Às costas levavam o carapetal, saco que continha a ração que o mercador lhes destinava até chegarem a outro presídio, onde de novo se abasteciam. O sal, por ser pesado, faltava na alimentação, tornando-a insípida e desagradável. Como também faltavam a pimenta e o azeite, condimentos tão a seu gosto; comiam somente para não morrer. A escassez aliava-se o mau estado dos alimentos, comprados já deteriorados, o que os tornava mais baratos, e a sua má confecção, uma vez que tudo era cozinhado à pressa, apenas aferventados em função do tempo do mercador e da distância a percorrer. A água, só a bebiam quando se aproximavam dos charcos e lagoas. Por cama tinham o chão e as próprias folhas das árvores nem a todos protegiam da cacimba que continuamente caía durante a noite, ensopando o único vestuário que possuíam ou o que dele restava. Uma fogueira era o seu único conforto, porém, insuficiente para atenuar os efeitos nefastos do orvalho e da falta de vestuário, que estavam na origem de muitas das enfermidades de que padeciam. As grandes febres chamadas carneiradas, atribuídas aos efeitos da cacimba, eram significativas pela maneira como se propagavam e dizimavam os escravos em poucos dias.

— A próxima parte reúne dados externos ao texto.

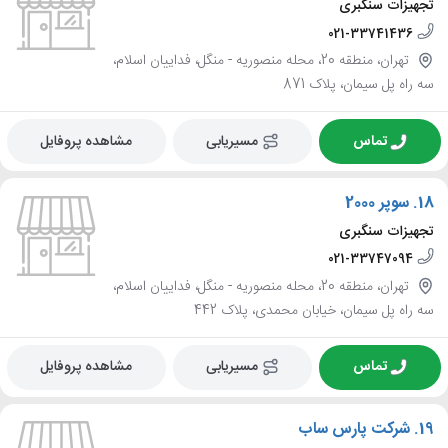
تجهیزات سنگبری
021-33741436
تهران، منطقه 20، محله منصوریه - منگل، فداییان اسلام،
سه راه پل سیمان، پلاک 871
تماس
مسیریابی
مشاهده پروفایل
18.
سوپر 2000
تجهیزات سنگبری
021-33747094
تهران، منطقه 20، محله منصوریه - منگل، فداییان اسلام،
سه راه پل سیمان، خیابان محمدی، پلاک 442
تماس
مسیریابی
مشاهده پروفایل
19.
شرکت پارس ساب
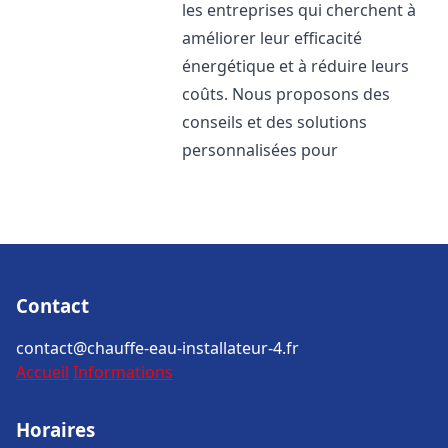
les entreprises qui cherchent à
améliorer leur efficacité
énergétique et à réduire leurs
coûts. Nous proposons des
conseils et des solutions
personnalisées pour
Contact
contact@chauffe-eau-installateur-4.fr
Accueil
Informations
Horaires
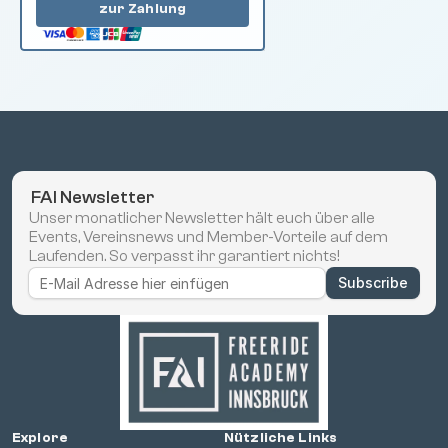
zur Zahlung
 FAI Newsletter
Unser monatlicher Newsletter hält euch über alle 
Events, Vereinsnews und Member-Vorteile auf dem 
Laufenden. So verpasst ihr garantiert nichts!
Explore
Nützliche Links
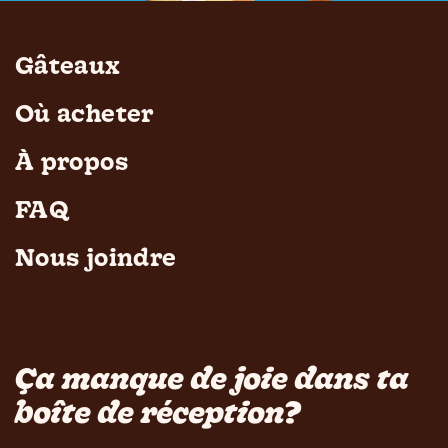
Gâteaux
Où acheter
À propos
FAQ
Nous joindre
Ça manque de joie dans ta
boîte de réception?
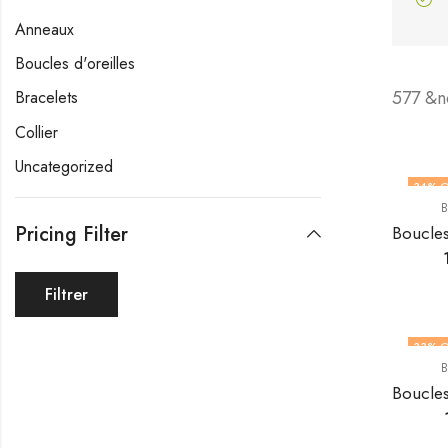
Anneaux
Boucles d'oreilles
577 &n
Bracelets
Collier
Uncategorized
34
% O
B
Pricing Filter
Filtrer
33
% O
B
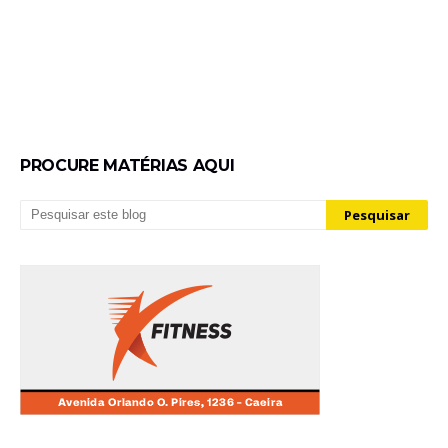
PROCURE MATÉRIAS AQUI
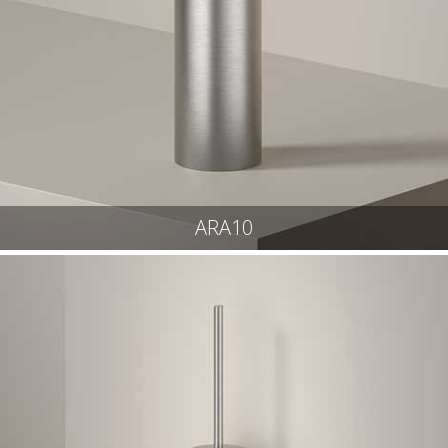
ARA10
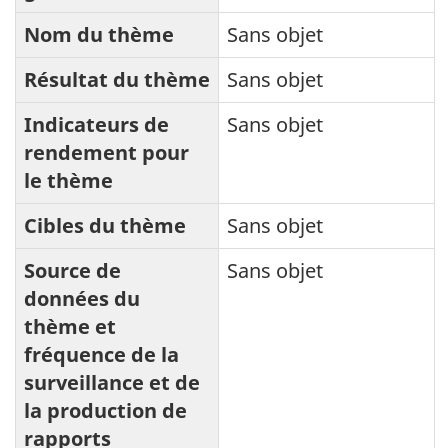
Nom du thème
Sans objet
Résultat du thème
Sans objet
Indicateurs de
Sans objet
rendement pour
le thème
Cibles du thème
Sans objet
Source de
Sans objet
données du
thème et
fréquence de la
surveillance et de
la production de
rapports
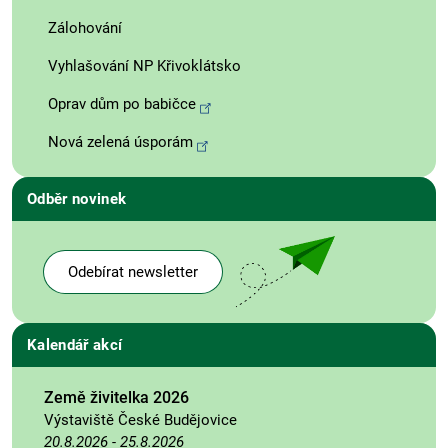
Zálohování
Vyhlašování NP Křivoklátsko
Oprav dům po babičce
Nová zelená úsporám
Odběr novinek
Odebírat newsletter
Kalendář akcí
Země živitelka 2026
Výstaviště České Budějovice
20.8.2026
-
25.8.2026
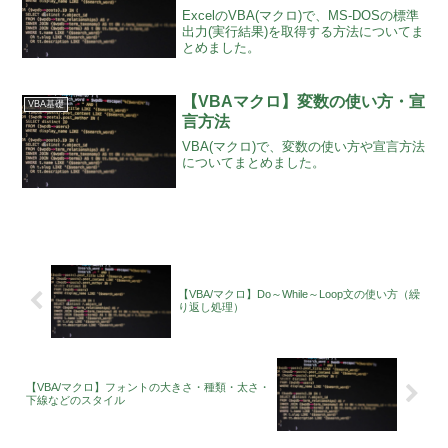
ExcelのVBA(マクロ)で、MS-DOSの標準
出力(実行結果)を取得する方法についてま
とめました。
【VBAマクロ】変数の使い方・宣
VBA基礎
言方法
VBA(マクロ)で、変数の使い方や宣言方法
についてまとめました。
【VBA/マクロ】Do～While～Loop文の使い方（繰
り返し処理）
【VBA/マクロ】フォントの大きさ・種類・太さ・
下線などのスタイル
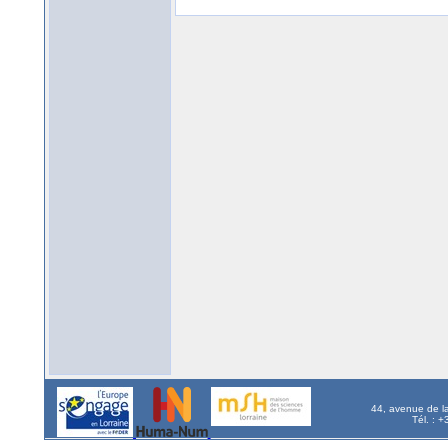
44, avenue de l
Tél. : 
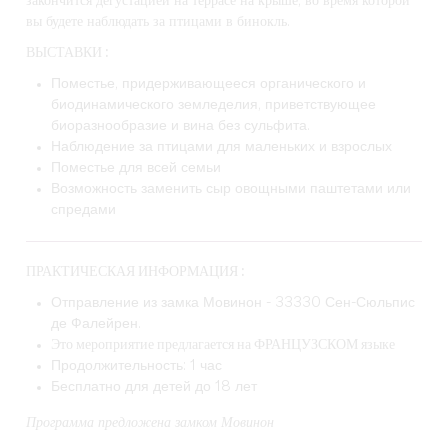
закончится дегустацией на террасе на крыше, во время которой
вы будете наблюдать за птицами в бинокль.
ВЫСТАВКИ :
Поместье, придерживающееся органического и
биодинамического земледелия, приветствующее
биоразнообразие и вина без сульфита.
Наблюдение за птицами для маленьких и взрослых
Поместье для всей семьи
Возможность заменить сыр овощными паштетами или
спредами
ПРАКТИЧЕСКАЯ ИНФОРМАЦИЯ :
Отправление из замка Мовинон - 33330 Сен-Сюльпис
де Фалейрен.
Это мероприятие предлагается на ФРАНЦУЗСКОМ языке
Продолжительность: 1 час
Бесплатно для детей до 18 лет
Программа предложена замком Мовинон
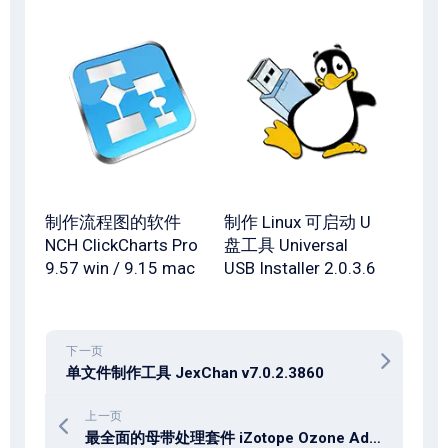
制作流程图的软件
制作 Linux 可启动 U
NCH ClickCharts Pro
盘工具 Universal
9.57 win / 9.15 mac
USB Installer 2.0.3.6
下一页
单文件制作工具 JexChan v7.0.2.3860
上一页
最全面的母带处理套件 iZotope Ozone Advanced v12.1.0 x64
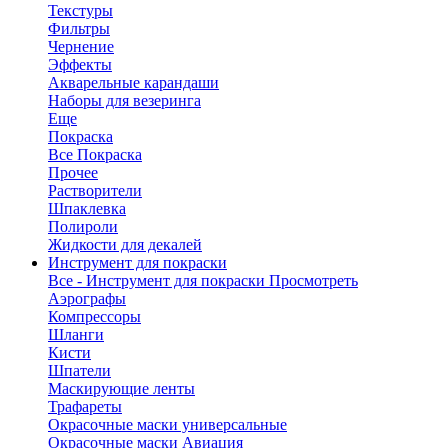
Текстуры
Фильтры
Чернение
Эффекты
Акварельные карандаши
Наборы для везеринга
Еще
Покраска
Все Покраска
Прочее
Растворители
Шпаклевка
Полироли
Жидкости для декалей
Инструмент для покраски
Все - Инструмент для покраски
Просмотреть
Аэрографы
Компрессоры
Шланги
Кисти
Шпатели
Маскирующие ленты
Трафареты
Окрасочные маски универсальные
Окрасочные маски Авиация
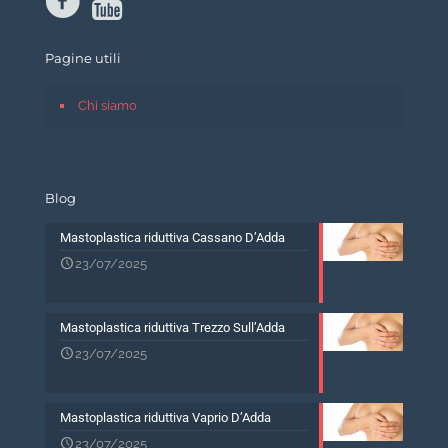
Pagine utili
Chi siamo
Blog
Mastoplastica riduttiva Cassano D’Adda
23/07/2025
Mastoplastica riduttiva Trezzo Sull’Adda
23/07/2025
Mastoplastica riduttiva Vaprio D’Adda
23/07/2025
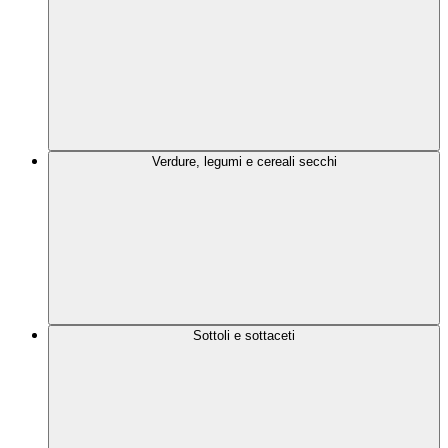
Verdure, legumi e cereali secchi
Sottoli e sottaceti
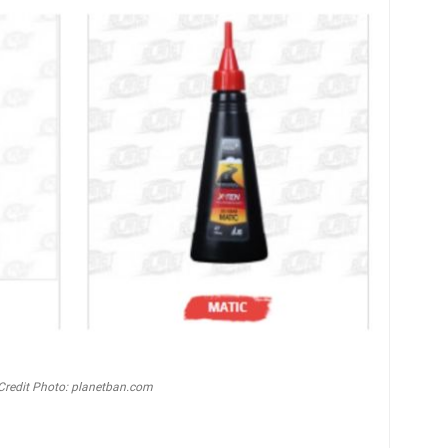
Credit Photo: planetban.com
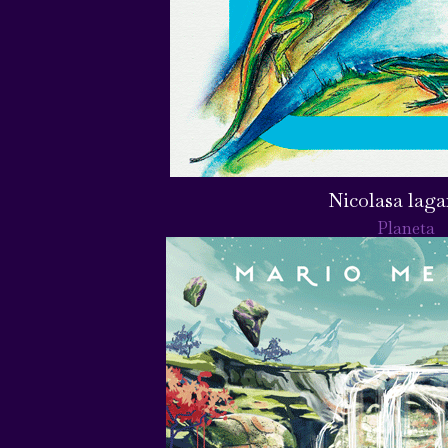
Nicolasa laga
Planeta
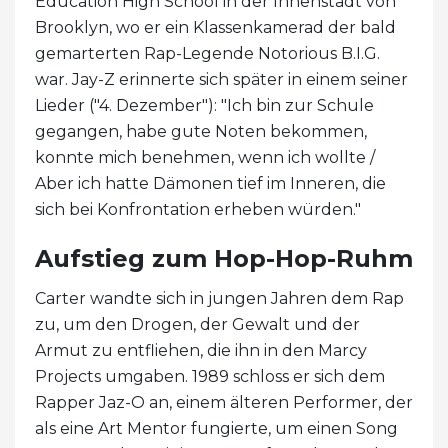
Education High School in der Innenstadt von
Brooklyn, wo er ein Klassenkamerad der bald
gemarterten Rap-Legende Notorious B.I.G.
war. Jay-Z erinnerte sich später in einem seiner
Lieder ("4. Dezember"): "Ich bin zur Schule
gegangen, habe gute Noten bekommen,
konnte mich benehmen, wenn ich wollte /
Aber ich hatte Dämonen tief im Inneren, die
sich bei Konfrontation erheben würden."
Aufstieg zum Hop-Hop-Ruhm
Carter wandte sich in jungen Jahren dem Rap
zu, um den Drogen, der Gewalt und der
Armut zu entfliehen, die ihn in den Marcy
Projects umgaben. 1989 schloss er sich dem
Rapper Jaz-O an, einem älteren Performer, der
als eine Art Mentor fungierte, um einen Song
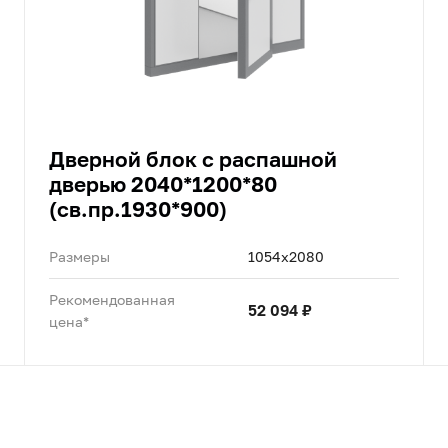
Дверной блок с распашной
дверью 2040*1200*80
(св.пр.1930*900)
Размеры
1054x2080
Рекомендованная
52 094 ₽
цена*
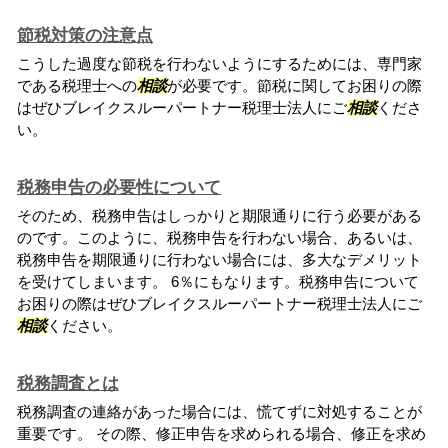
節税対策の注意点
こうした過度な節税を行わないようにするためには、専門家
である税理士への
相談
が必要です。節税に関してお困りの際
はぜひブレイクスルーパートナー税理士法人にご
相談
くださ
い。
税務申告の必要性について
そのため、税務申告はしっかりと期限通りに行う必要がある
のです。このように、税務申告を行わない場合、あるいは、
税務申告を期限通りに行わない場合には、多大なデメリット
を受けてしまいます。 6％にもなります。税務申告について
お困りの際はぜひブレイクスルーパートナー税理士法人にご
相談
ください。
税務調査とは
税務調査の連絡があった場合には、慌てずに対処することが
重要です。 その際、修正申告を求められる場合、修正を求め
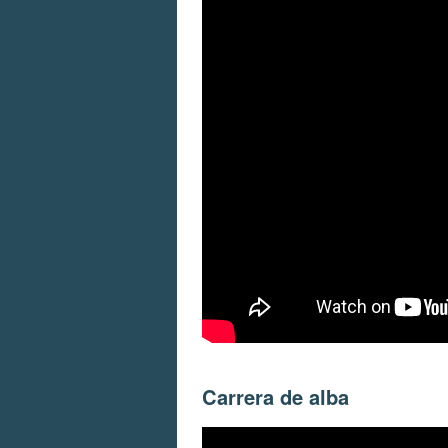
Carrera de alba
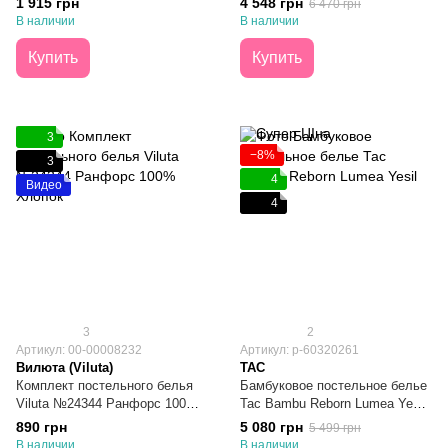
1 915 грн
4 548 грн
6 470 грн
В наличии
В наличии
Купить
Купить
3
−8%
3
4
Видео
4
3
2
Артикул: 00-00008232
Артикул: p-60320261
Вилюта (Viluta)
TAC
Комплект постельного белья
Бамбуковое постельное белье
Viluta №24344 Ранфорс 100%
Тас Bambu Reborn Lumea Yesil
Хлопок Полуторный
Евро
890 грн
5 080 грн
5 499 грн
В наличии
В наличии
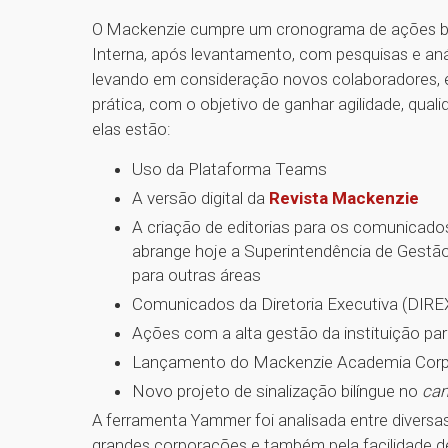
O Mackenzie cumpre um cronograma de ações b
Interna, após levantamento, com pesquisas e aná
levando em consideração novos colaboradores, est
prática, com o objetivo de ganhar agilidade, qual
elas estão:
Uso da Plataforma Teams
A versão digital da
Revista Mackenzie
A criação de editorias para os comunicado
abrange hoje a Superintendência de Gestã
para outras áreas
Comunicados da Diretoria Executiva (DIREX
Ações com a alta gestão da instituição p
Lançamento do Mackenzie Academia Corp
Novo projeto de sinalização bilíngue no
ca
A ferramenta Yammer foi analisada entre diversa
grandes corporações e também pela facilidade de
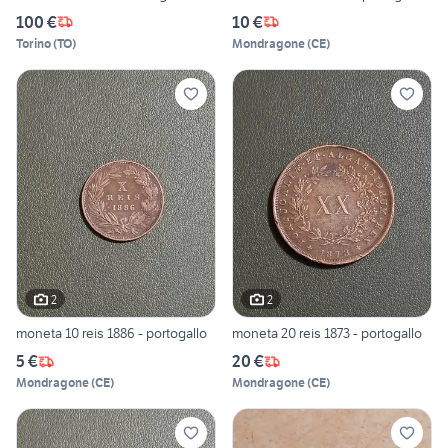
100 €
10 €
Torino
(
TO
)
Mondragone
(
CE
)
2
2
moneta 10 reis 1886 - portogallo
moneta 20 reis 1873 - portogallo
5 €
20 €
Mondragone
(
CE
)
Mondragone
(
CE
)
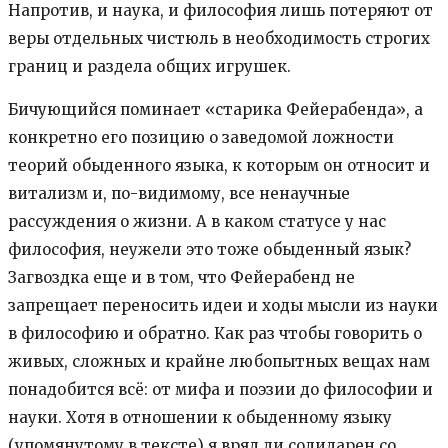
Напротив, и наука, и философия лишь потеряют от
веры отдельных чистюль в необходимость строгих
границ и раздела общих игрушек.
Бичующийся поминает «старика Фейерабенда», а
конкретно его позицию о заведомой ложности
теорий обыденного языка, к которым он относит и
витализм и, по-видимому, все ненаучные
рассуждения о жизни. А в каком статусе у нас
философия, неужели это тоже обыденный язык?
Загвоздка еще и в том, что Фейерабенд не
запрещает переносить идеи и ходы мысли из науки
в философию и обратно. Как раз чтобы говорить о
живых, сложных и крайне любопытных вещах нам
понадобится всё: от мифа и поэзии до философии и
науки. Хотя в отношении к обыденному языку
(упомянутому в тексте) я вряд ли солидарен со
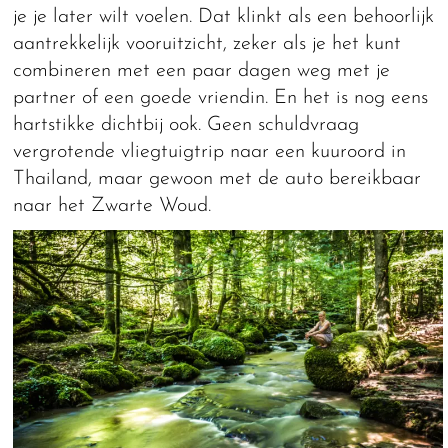
je je later wilt voelen. Dat klinkt als een behoorlijk
aantrekkelijk vooruitzicht, zeker als je het kunt
combineren met een paar dagen weg met je
partner of een goede vriendin. En het is nog eens
hartstikke dichtbij ook. Geen schuldvraag
vergrotende vliegtuigtrip naar een kuuroord in
Thailand, maar gewoon met de auto bereikbaar
naar het Zwarte Woud.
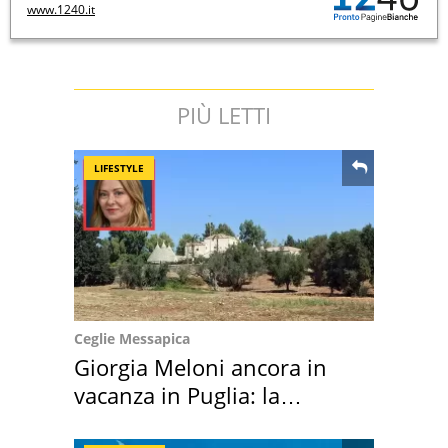
www.1240.it
PIÙ LETTI
LIFESTYLE
Ceglie Messapica
Giorgia Meloni ancora in
vacanza in Puglia: la
location scelta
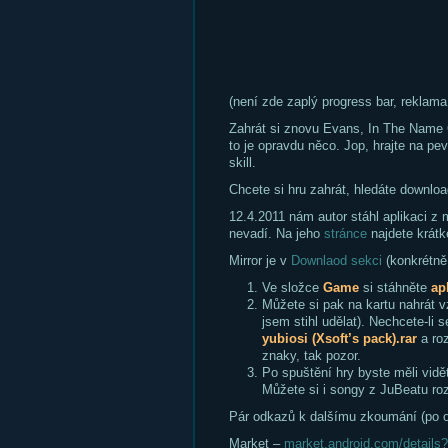
(není zde zaplý progress bar, reklama
Zahrát si znovu Evans, In The Name O
to je opravdu něco. Jop, hrajte na pe
skill.
Chcete si hru zahrát, hledáte download
12.4.2011 nám autor stáhl aplikaci z 
nevadí. Na jeho
stránce
najdete krátk
Mirror je v
Downlaod sekci
(konkrétně
Ve složce
Game
si stáhněte
ap
Můžete si pak na kartu nahrát v
jsem stihl udělat). Nechcete-li
yubiosi (Xsoft’s pack).rar
a roz
znaky, tak pozor.
Po spuštění hry byste měli vidě
Můžete si i songy z JuBeatu rozd
Pár odkazů k dalšímu zkoumání (po o
Market –
market.android.com/details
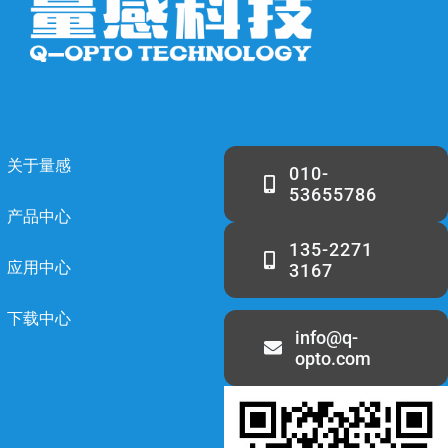
关于量感
010-
53655786
产品中心
135-2271
应用中心
3167
下载中心
info@q-
opto.com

As horas de sono eram passadas numa modorra constante sob os gritos dos guardas que frequentemente os acordavam com receio de algum levantamento, sugestionados pela crença de que os escravos conheciam uma erva capaz de amaciar e estalar o ferro das prisões. Chegavam aos portos marítimos já muito debilitados. Eram, então, permutados pela segunda vez. No entanto, os comerciantes continuavam a mantê-los presos com as mesmas correntes com que tinham viajado, ou fechavam-nos em pátios de altas paredes e devidamente apetrechados com correntes de ferro, argolas encastoadas, cepos de madeira e grilhões. À noite, tinham agora o privilégio de um telheiro ou armazém térreo, mas tão imundo que o cheiro que exalava, segundo o médico setecentista Francisco Damião Cosme, até fazia delíquios e vómitos a quem passasse defronte». In Maria do Rosário Pimentel, Chão de Sombras, Estudos sobre a Escravatura, Edições Colibri, 2010, ISBN 978-972-772-957-9.